:: Detalles de la tarea ::
Reescribe el fragmento que empieza en la línea que contiene "ヤケビのGSよりコンディション良さそうですね．" y llega hasta el final de los datos, con "ヤケビ" sustituido por "焼額山" y todo lo demás sin cambios.

[Datos recopilados]
┌────────

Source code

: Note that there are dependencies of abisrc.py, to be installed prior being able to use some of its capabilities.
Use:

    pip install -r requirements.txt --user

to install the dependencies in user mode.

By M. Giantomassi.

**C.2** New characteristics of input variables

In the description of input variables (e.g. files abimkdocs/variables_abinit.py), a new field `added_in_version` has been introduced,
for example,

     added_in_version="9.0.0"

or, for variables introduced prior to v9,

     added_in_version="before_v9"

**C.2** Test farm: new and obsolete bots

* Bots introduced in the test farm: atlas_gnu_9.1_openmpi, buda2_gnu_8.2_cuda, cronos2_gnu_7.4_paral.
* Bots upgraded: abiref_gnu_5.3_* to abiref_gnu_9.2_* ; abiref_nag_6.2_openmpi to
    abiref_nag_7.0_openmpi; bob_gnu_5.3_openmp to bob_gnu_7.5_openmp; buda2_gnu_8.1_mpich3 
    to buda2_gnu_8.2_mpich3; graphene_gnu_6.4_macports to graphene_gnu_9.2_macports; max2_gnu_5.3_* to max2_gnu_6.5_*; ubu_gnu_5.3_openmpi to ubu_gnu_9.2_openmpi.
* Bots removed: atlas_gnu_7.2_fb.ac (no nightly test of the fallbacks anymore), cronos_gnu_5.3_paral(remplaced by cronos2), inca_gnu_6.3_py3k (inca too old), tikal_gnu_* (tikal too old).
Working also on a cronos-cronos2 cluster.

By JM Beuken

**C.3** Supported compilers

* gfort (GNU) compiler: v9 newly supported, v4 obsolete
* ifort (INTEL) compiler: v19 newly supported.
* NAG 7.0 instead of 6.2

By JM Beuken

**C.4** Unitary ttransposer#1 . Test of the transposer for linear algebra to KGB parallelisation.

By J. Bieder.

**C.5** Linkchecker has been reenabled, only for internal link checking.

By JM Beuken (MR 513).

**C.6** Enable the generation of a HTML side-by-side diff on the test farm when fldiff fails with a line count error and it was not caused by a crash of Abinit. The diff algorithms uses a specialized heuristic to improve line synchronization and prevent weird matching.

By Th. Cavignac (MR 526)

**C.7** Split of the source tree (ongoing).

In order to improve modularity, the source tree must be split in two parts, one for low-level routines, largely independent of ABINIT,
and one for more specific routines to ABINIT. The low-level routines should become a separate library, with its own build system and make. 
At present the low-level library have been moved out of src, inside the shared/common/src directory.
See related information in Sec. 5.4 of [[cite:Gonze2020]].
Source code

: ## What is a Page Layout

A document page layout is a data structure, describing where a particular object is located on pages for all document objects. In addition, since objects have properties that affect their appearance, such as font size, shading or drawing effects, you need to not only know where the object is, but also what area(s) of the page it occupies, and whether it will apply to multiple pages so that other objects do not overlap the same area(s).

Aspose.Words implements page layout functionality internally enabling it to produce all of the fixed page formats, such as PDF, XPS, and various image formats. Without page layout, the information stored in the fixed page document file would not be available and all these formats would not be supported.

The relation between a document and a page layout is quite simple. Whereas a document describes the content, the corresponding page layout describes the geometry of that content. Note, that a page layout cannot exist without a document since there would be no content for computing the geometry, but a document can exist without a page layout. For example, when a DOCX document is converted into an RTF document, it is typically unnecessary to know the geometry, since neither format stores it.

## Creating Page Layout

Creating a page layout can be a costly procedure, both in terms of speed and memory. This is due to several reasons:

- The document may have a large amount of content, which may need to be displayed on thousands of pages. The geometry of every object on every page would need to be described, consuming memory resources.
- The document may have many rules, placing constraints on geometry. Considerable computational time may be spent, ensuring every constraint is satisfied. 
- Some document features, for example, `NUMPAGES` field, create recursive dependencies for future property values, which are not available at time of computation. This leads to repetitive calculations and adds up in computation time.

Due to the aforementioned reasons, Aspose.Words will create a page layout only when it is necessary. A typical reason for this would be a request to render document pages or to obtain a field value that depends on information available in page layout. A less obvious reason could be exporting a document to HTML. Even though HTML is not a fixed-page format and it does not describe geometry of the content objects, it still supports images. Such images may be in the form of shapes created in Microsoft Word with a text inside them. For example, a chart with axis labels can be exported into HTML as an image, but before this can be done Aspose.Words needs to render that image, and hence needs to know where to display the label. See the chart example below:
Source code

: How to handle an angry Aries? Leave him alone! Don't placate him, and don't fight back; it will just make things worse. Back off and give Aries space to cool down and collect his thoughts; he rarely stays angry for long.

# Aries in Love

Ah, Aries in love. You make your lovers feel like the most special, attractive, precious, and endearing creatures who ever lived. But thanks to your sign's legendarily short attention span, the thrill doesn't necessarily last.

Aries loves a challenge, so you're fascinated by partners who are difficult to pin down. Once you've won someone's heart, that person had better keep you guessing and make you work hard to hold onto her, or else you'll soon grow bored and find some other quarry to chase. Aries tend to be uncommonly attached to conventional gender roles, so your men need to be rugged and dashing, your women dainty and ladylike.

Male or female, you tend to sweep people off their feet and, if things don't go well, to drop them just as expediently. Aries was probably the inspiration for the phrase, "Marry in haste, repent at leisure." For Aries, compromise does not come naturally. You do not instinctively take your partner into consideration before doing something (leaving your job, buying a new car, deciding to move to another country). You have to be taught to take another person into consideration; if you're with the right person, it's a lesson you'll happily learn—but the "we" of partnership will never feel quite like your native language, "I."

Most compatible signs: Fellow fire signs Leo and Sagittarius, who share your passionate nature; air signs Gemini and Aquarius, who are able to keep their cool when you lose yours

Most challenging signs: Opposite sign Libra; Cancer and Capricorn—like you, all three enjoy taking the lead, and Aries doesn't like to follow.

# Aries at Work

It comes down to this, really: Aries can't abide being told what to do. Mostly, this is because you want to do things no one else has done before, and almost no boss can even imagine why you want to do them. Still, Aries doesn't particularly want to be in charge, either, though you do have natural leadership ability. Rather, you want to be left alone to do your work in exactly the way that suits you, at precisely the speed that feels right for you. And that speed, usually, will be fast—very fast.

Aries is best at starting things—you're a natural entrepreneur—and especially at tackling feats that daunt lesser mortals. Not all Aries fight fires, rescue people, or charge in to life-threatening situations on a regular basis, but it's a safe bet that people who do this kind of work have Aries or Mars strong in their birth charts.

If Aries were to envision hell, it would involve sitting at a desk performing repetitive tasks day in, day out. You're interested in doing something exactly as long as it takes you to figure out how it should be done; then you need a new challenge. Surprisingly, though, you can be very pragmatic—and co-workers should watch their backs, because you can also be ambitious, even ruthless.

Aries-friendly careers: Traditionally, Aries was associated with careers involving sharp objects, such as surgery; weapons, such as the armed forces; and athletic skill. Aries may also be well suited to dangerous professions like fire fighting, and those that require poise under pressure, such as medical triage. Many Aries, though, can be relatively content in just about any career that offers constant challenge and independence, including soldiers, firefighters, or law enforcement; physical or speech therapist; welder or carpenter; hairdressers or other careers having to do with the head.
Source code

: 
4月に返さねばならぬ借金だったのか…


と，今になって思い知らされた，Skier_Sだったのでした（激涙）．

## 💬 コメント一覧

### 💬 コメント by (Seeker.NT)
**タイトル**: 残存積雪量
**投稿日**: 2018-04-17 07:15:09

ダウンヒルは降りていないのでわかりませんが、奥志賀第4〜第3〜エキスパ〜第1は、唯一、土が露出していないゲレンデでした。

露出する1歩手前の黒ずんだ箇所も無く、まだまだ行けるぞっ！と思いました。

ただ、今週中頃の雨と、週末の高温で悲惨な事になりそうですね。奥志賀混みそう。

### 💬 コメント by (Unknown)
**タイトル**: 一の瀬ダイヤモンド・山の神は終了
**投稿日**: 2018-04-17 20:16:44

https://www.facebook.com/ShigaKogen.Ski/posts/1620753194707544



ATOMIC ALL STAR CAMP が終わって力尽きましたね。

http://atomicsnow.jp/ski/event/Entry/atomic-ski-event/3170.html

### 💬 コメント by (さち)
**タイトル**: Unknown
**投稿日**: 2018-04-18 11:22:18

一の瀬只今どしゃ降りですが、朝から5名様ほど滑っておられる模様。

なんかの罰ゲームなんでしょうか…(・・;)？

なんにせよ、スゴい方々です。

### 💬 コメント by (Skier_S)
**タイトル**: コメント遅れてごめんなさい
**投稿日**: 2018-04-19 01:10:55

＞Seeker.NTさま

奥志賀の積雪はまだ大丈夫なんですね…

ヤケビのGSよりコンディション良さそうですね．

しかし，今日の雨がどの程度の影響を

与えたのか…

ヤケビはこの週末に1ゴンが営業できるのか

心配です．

└────────

:: Respuesta al problema ::
焼額山のGSよりコンディション良さそうですね．

しかし，今日の雨がどの程度の影響を

与えたのか…

焼額山はこの週末に1ゴンが営業できるのか

心配です．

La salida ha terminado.